Queensland Fisheries and Agriculture Minister Mark Furner told parliament on Wednesday morning the shark protection equipment at the popular surf beach had been in place for decades.

“These were checked yesterday morning, as they are on a regular basis,” he said.

Queensland Premier Annastacia Palaszczuk said in a statement she believed the shark control program “has been saving lives for generations”.

“If improvements can be made then, of course, they should be,” she said.

“But the ultimate goal has to be protecting human life.”

The death of Nick Slater has reignited debate over the controversial shark protection program, which has been in place on the Gold Coast’s 70km coastline since 1962.

Mr Slater was bitten by what experts believe was a 3.5m great white shark shortly after 5pm yesterday.

He suffered horrific injuries to his leg, and despite the efforts of fellow surfers, lifesavers and paramedics he was pronounced dead on the beach.

The last fatal shark attack on the Gold Coast was in 1958, when Peter Gerard Spronk was killed 250m off Surfers Paradise on November 23.

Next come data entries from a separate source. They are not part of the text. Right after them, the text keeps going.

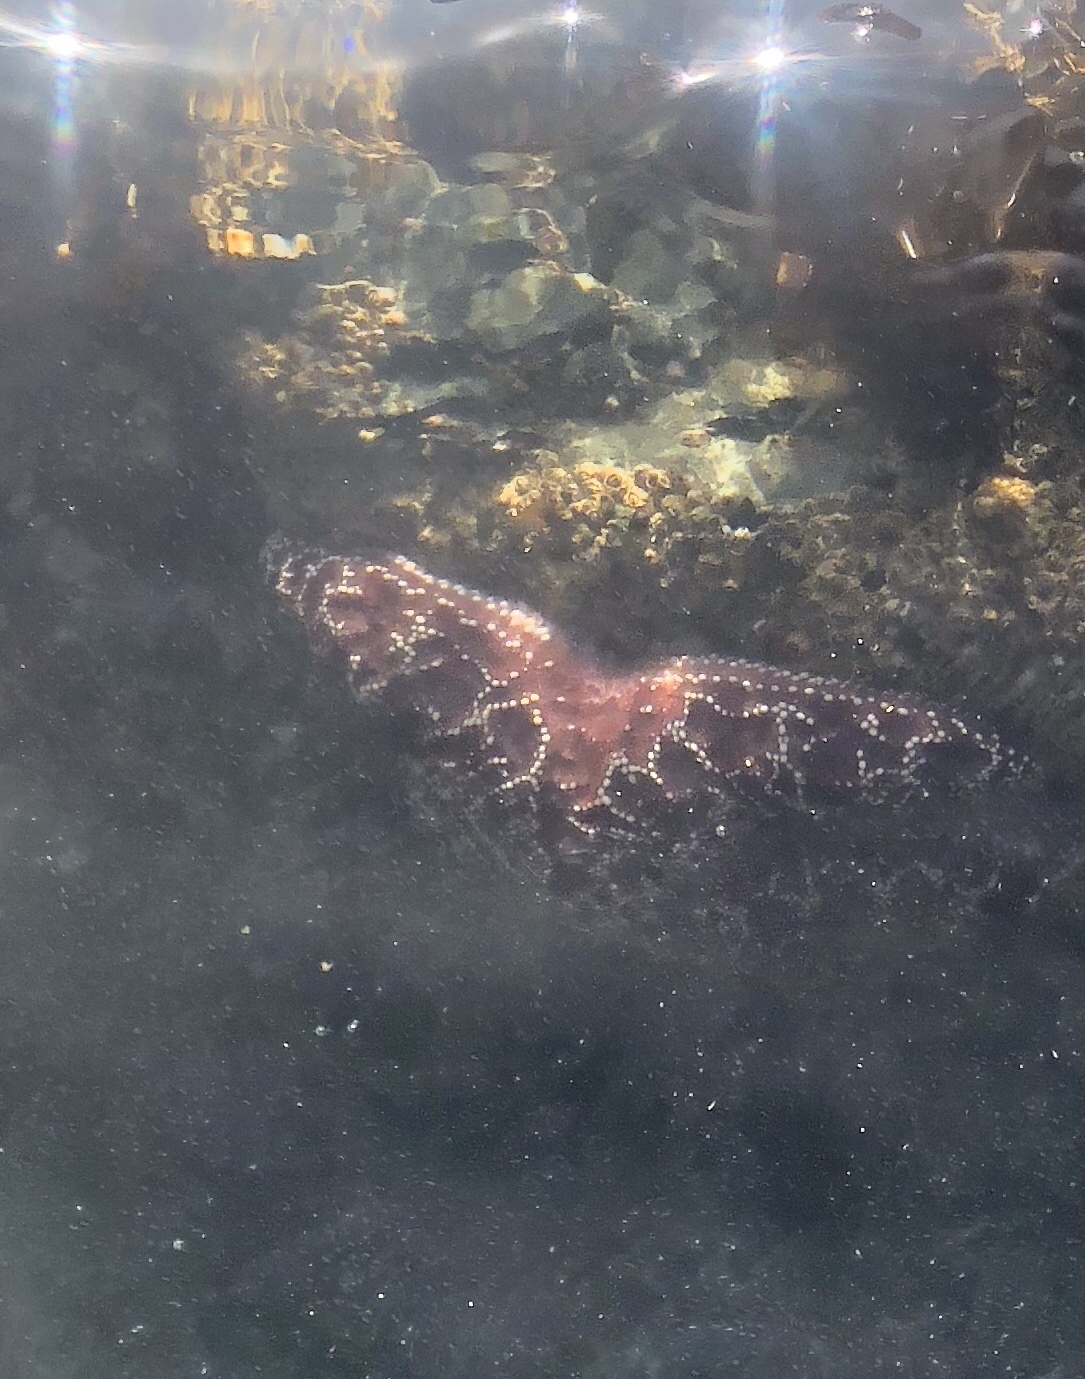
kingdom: Animalia
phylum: Echinodermata
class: Asteroidea
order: Forcipulatida
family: Asteriidae
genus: Pisaster
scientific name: Pisaster ochraceus
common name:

Jade Parker was about to head out for a surf on Tuesday afternoon when he spotted the man from the beach and tried to save him, and said he would like to see the horrific accident trigger something more be done.

“I would like to see what manufacturers can do for some protection built into wetsuits, some shark bite protection perhaps,” he told Channel 7 Sunrise on Wednesday morning.

“I know there are devices out there that do deter sharks and I do not know how effective they are … any help is better than nothing I guess.”

Debate over the Queensland shark control program has raged for almost 50 years, over fears other marine animals would become entangled in the nets.

All beaches remain closed as lifesavers patrol the waters on jetski and the Westpac helicopter surveys the coastline for the shark.

It comes as Sky News reports a tiger shark was caught in a net off the coastline, but authorities do not believe it was the killer.

Speaking on Wednesday morning, Gold Coast mayor Tom Tate said beaches between Burleigh and the New South Wales border would remain closed and that he would look to find answers.

“Once we know the shark is not in the vicinity or we have tracked it, then the beach will be reopened,” he said.

“A 60 year gap between (fatal) incidents has been pretty good, considering we have 70km of beaches.

“I think from memory the shark nets and hooks lines haven’t been changed and the shark nets (in that area) haven’t been relocated …

“But maybe … there’s sonic solutions that can do better and we’ll look at that.

“Give us a week and we’ll sort out more details.”

Cr Tate said the reality was there were higher fatality “in other things in life than a shark attack.”

“Together with Minister Furner I’ll be analysing what is the best remedy … let’s be guided by the experts,” he said.

“We can come up with the best solution for our beaches. One of the options might be to continue with our current solution (of drum lines and shark nets) … make sure it’s up to scratch.”